== The task ==
Copy out each line from the material where the word "pixels" is found.

== Raw data ==
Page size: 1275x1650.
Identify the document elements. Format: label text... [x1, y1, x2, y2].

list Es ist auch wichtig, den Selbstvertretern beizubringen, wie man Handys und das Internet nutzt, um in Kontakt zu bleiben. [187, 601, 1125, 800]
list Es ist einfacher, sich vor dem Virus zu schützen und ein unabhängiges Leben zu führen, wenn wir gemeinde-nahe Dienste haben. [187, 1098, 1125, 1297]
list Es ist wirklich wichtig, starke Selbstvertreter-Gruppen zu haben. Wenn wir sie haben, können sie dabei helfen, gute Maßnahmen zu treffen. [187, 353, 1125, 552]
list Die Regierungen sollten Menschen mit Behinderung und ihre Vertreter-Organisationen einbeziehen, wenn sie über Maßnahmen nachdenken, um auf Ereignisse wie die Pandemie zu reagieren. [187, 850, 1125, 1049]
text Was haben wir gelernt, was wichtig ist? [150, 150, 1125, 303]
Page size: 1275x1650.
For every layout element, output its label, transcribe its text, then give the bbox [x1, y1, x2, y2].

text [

---

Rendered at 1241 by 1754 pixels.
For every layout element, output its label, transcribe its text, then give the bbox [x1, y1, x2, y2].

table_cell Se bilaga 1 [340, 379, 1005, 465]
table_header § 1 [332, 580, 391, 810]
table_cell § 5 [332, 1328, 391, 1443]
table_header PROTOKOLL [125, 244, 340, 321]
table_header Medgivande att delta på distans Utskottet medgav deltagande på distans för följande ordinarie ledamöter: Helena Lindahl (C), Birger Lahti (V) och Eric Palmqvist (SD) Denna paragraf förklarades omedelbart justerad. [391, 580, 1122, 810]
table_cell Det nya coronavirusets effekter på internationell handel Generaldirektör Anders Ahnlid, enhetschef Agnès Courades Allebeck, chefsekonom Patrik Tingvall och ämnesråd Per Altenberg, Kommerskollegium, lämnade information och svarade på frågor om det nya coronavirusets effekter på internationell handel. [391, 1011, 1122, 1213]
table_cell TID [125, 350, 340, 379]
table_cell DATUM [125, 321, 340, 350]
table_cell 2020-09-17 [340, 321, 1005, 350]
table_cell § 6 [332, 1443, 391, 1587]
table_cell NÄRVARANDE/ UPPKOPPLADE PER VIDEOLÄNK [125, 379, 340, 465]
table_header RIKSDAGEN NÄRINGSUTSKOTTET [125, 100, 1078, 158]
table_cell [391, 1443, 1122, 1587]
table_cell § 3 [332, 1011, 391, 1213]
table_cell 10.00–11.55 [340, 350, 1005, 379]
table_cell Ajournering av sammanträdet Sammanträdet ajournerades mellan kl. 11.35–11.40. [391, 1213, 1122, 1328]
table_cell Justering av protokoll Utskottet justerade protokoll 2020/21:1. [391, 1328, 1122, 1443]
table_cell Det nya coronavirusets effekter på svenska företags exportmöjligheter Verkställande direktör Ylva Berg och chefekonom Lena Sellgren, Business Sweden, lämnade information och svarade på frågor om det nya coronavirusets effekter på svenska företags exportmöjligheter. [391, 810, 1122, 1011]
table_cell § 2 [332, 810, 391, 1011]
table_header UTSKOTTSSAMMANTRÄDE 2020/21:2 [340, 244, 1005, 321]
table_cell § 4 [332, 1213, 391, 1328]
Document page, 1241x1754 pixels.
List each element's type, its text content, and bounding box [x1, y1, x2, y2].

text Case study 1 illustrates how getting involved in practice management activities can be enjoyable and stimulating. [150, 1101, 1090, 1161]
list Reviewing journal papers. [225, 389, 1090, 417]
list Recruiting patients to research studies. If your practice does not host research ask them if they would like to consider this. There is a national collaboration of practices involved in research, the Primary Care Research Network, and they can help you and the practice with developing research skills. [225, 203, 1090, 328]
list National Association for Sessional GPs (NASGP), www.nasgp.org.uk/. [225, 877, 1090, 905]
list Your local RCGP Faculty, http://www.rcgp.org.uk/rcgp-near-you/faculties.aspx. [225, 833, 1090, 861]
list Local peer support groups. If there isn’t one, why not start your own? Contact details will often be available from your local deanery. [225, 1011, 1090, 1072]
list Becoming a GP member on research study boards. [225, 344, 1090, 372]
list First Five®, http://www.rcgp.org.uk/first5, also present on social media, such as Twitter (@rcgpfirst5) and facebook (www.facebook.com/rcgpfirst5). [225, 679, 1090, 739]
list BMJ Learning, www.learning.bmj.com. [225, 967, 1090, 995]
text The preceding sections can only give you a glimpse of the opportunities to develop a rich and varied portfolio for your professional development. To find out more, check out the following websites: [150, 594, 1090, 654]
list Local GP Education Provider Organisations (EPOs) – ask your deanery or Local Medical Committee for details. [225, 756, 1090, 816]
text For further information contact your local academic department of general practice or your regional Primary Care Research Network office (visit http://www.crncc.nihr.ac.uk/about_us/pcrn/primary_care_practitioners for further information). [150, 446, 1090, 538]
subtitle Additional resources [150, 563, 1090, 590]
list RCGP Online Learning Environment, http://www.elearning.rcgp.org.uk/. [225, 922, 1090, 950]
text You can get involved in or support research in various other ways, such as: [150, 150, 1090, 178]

* * *

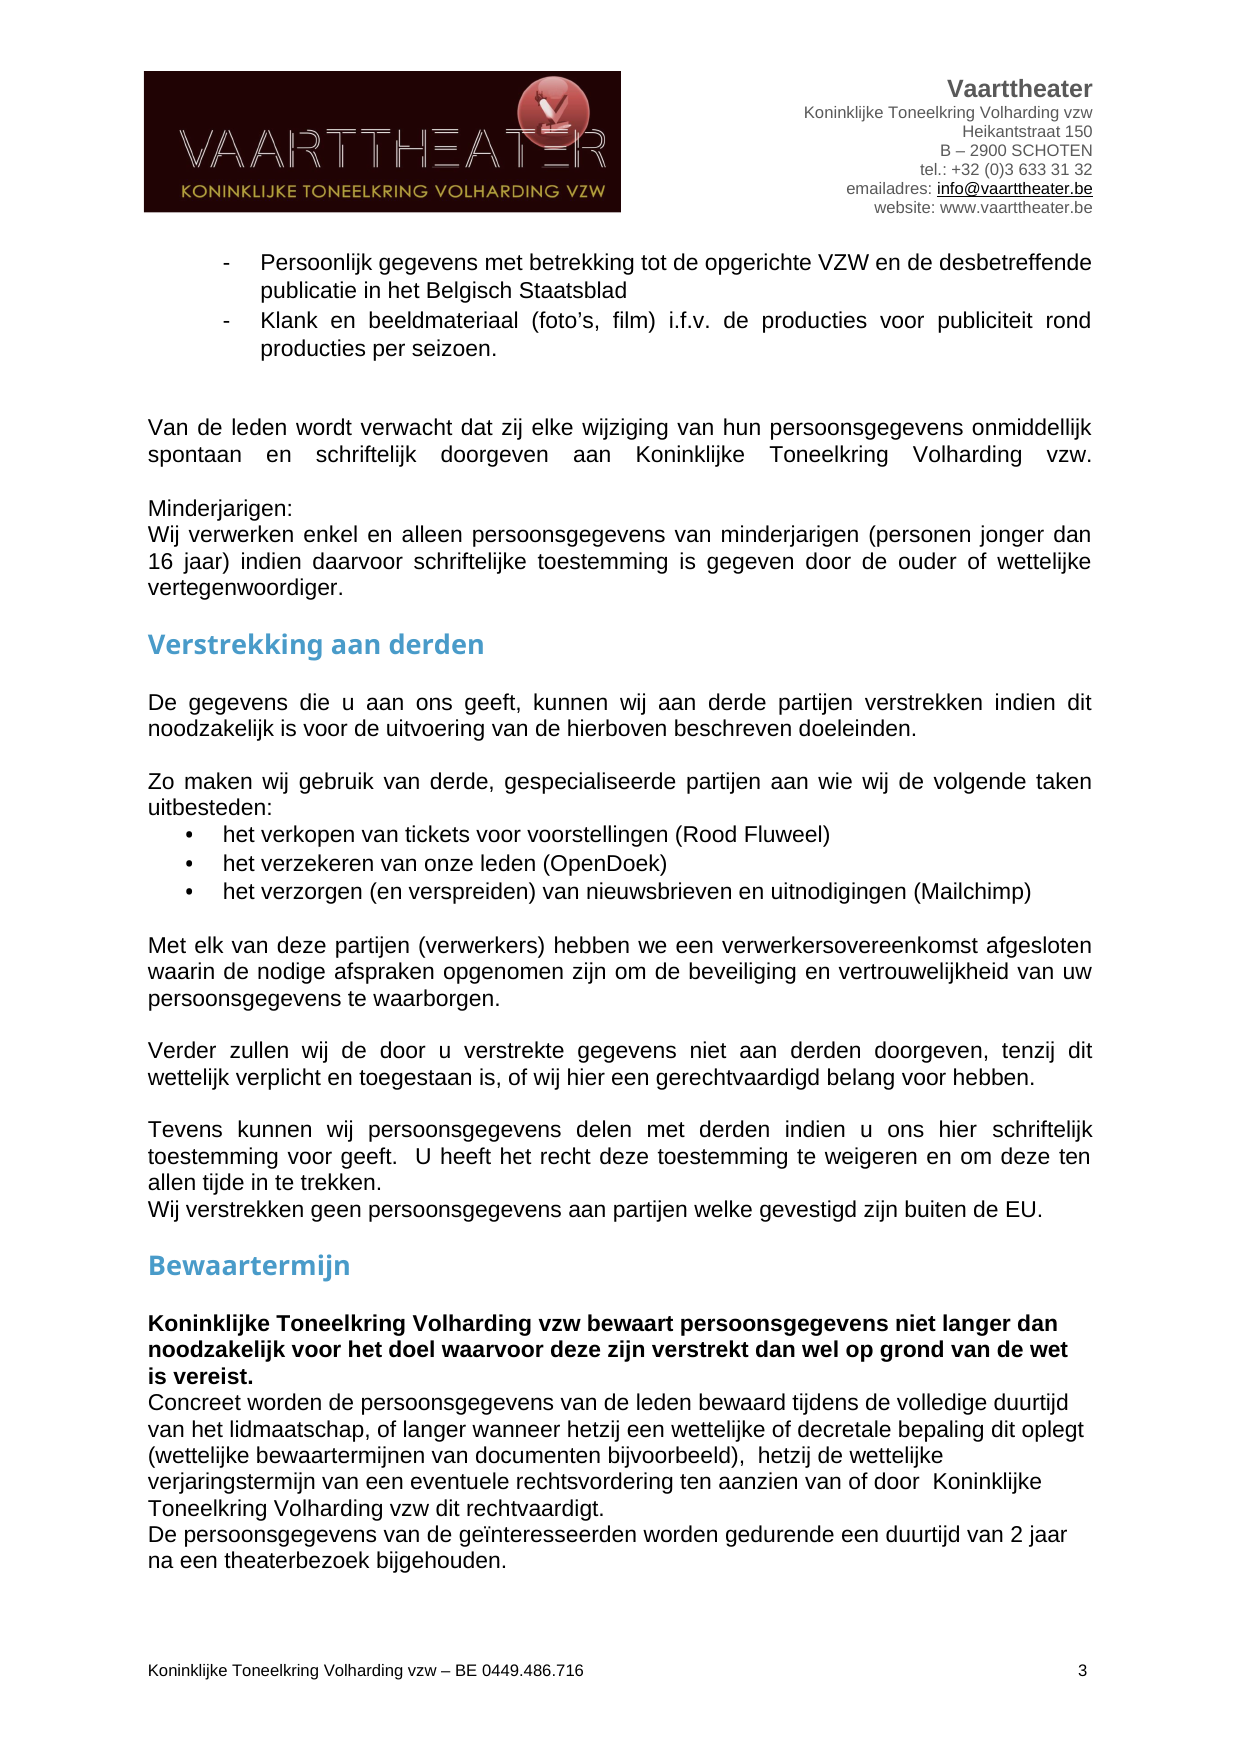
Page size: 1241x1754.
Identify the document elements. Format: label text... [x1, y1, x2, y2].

== Result for this exercise ==
Rendered at 1241 by 1754 pixels.
Document page, 1241x1754 pixels.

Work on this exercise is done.